Geotagging reveals Wikipedia is not quite so equal after all

Some slices are bigger than others. jzawdubya, CC BY-SA

Wikipedia is often seen as a great equaliser. Every day, hundreds of thousands of people collaborate on a seemingly endless range of topics by writing, editing and discussing articles, and uploading images and video content. But it’s starting to look like global coverage on Wikipedia is far from equal. This now ubiquitous source of information offers everything you could want to know about the US and Europe but far less about any other parts of the world.

This structural openness of Wikipedia is one of its biggest strengths. Academic and activist Lawrence Lessig even describes the online encyclopedia as “a technology to equalise the opportunity that people have to access and participate in the construction of knowledge and culture, regardless of their geographic placing”.

But despite Wikipedia’s openness, there are fears that the platform is simply reproducing the most established worldviews. Knowledge created in the developed world appears to be growing at the expense of viewpoints coming from developing countries. Indeed, there are indications that global coverage in the encyclopedia is far from “equal”, with some parts of the world heavily represented on the platform, and others largely left out.

For a start, if you look at articles published about specific places such as monuments, buildings, festivals, battlefields, countries, or mountains, the imbalance is striking. Europe and North America account for a staggering 84% of these “geotagged” articles. Almost all of Africa is poorly represented in the encyclopedia, too. In fact, there are more Wikipedia articles written about Antarctica (14,959) than any country in Africa. And while there are just over 94,000 geotagged articles related to Japan, there are only 88,342 on the entire Middle East and North Africa region.

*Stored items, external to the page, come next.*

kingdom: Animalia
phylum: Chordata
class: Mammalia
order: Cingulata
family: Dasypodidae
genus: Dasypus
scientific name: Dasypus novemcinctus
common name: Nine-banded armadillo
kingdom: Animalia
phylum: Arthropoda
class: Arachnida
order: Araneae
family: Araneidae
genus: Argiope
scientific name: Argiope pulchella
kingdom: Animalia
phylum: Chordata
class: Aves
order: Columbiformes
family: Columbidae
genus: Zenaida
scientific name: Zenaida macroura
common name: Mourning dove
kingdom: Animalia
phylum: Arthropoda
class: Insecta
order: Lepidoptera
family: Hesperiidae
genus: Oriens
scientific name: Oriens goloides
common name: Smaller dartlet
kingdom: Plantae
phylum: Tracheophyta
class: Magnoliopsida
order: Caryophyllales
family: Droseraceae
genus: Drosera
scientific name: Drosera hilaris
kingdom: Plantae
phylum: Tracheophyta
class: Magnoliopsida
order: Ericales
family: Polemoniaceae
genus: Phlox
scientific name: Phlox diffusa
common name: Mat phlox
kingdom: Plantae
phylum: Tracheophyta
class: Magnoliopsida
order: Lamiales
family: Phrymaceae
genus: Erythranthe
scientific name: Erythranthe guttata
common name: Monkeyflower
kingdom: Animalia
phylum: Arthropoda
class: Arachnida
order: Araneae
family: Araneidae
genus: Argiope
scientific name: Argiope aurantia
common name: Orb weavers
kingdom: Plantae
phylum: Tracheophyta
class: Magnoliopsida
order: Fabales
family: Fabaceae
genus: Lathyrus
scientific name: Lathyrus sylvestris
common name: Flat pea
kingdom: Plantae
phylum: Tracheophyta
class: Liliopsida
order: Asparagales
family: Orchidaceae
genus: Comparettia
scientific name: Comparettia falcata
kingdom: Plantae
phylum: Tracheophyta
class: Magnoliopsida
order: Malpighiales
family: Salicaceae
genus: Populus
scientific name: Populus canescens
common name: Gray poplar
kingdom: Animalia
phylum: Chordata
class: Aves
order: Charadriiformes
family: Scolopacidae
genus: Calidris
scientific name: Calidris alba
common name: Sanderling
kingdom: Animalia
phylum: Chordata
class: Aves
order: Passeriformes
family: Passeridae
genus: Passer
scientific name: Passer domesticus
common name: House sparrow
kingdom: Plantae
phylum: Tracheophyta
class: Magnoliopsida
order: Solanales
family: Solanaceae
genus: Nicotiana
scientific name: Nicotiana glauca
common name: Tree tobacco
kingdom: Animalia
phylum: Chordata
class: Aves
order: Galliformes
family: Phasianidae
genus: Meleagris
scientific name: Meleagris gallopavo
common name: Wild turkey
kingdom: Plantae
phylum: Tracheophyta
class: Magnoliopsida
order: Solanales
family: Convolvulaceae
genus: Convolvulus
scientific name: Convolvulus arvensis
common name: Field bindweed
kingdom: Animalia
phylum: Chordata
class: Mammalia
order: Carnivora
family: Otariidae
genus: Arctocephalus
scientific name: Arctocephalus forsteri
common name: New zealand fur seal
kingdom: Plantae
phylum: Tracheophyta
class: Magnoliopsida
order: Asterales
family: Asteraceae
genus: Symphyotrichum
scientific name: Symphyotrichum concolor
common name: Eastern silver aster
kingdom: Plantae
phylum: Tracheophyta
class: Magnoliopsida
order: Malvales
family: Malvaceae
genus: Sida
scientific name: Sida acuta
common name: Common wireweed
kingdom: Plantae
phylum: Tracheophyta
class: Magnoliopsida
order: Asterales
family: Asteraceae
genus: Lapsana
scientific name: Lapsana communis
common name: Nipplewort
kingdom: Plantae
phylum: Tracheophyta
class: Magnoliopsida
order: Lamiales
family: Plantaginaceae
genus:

Total number of geotagged Wikipedia articles across 44 surveyed languages. Graham, M., Hogan, B., Straumann, R. K., and Medhat, A. 2014. Uneven Geographies of User-Generated Information: Patterns of Increasing Informational Poverty. Annals of the Association of American Geographers (forthcoming).

When you think of the spread in terms of the way the world’s population is spread, the picture is equally startling. Even though 60% of the world’s population is concentrated in Asia, less than 10% of Wikipedia articles relate to the region. The same is true in reverse for Europe, which is home to around 10% of the world’s population but accounts for nearly 60% of geotagged Wikipedia articles.

Number of regional geotagged articles and population. Graham, M., S. Hale & M. Stephens. 2011. Geographies of the World's Knowledge. Convoco! Edition.

There is an imbalance in the languages used on Wikipedia too. Most articles written about European and East Asian countries are written in their dominant languages. Articles about the Czech Republic, for example, are mostly written in Czech. But for much of the Global South we see a dominance of articles written in English. English dominates across much of Africa and the Middle East and even parts of South and Central America.

Dominant language of Wikipedia articles (by country). Graham, M., Hogan, B., Straumann, R. K., and Medhat, A. 2014. Uneven Geographies of User-Generated Information: Patterns of Increasing Informational Poverty. Annals of the Association of American Geographers (forthcoming).

There more Wikipedia articles in English than Arabic about almost every Arabic speaking country in the Middle East. And there are more English articles about North Korea than there are Arabic articles about either Saudi Arabia, Libya, or the United Arab Emirates. In total, there are more than 928,000 geotagged articles written in English, but only 3.23% of them are about Africa and 1.67% are about the Middle East and North Africa.

Number of geotagged articles in the English Wikipedia by country. Graham, M., Hogan, B., Straumann, R. K., and Medhat, A. 2014. Uneven Geographies of User-Generated Information: Patterns of Increasing Informational Poverty. Annals of the Association of American Geographers (forthcoming).

All this matters because fundamentally different narratives can be, and are, created about places and topics in different languages.

Beyond English

Even on the Arabic Wikipedia, there are geographical imbalances. There are a relatively high number of articles about Algeria and Syria, as well as about the US, Italy, Spain, Russia and Greece but substantially fewer about a number of Arabic speaking countries, including Egypt, Morocco, and Saudi Arabia. Indeed, there are only 433 geotagged articles about Egypt on the Arabic Wikipedia, but 2,428 about Italy and 1,988 about Spain.

Total number of geotagged articles in the Arabic Wikipedia by country Graham, M., Hogan, B., Straumann, R. K., and Medhat, A. 2014. Uneven Geographies of User-Generated Information: Patterns of Increasing Informational Poverty. Annals of the Association of American Geographers (forthcoming).

By mapping the geography of Wikipedia articles in both global and regional languages, we can begin to examine the layers of representation that “augment” the world we live in. Some parts of the world, including the Middle East, are massively underrepresented – not just in major world languages, but their own. We like to think of Wikipedia as an opportunity for anyone, anywhere to contribute information about our world but that doesn’t seem to be happening in practice. Wikipedia might not just be reflecting the world, but also reproducing new, uneven, geographies of information.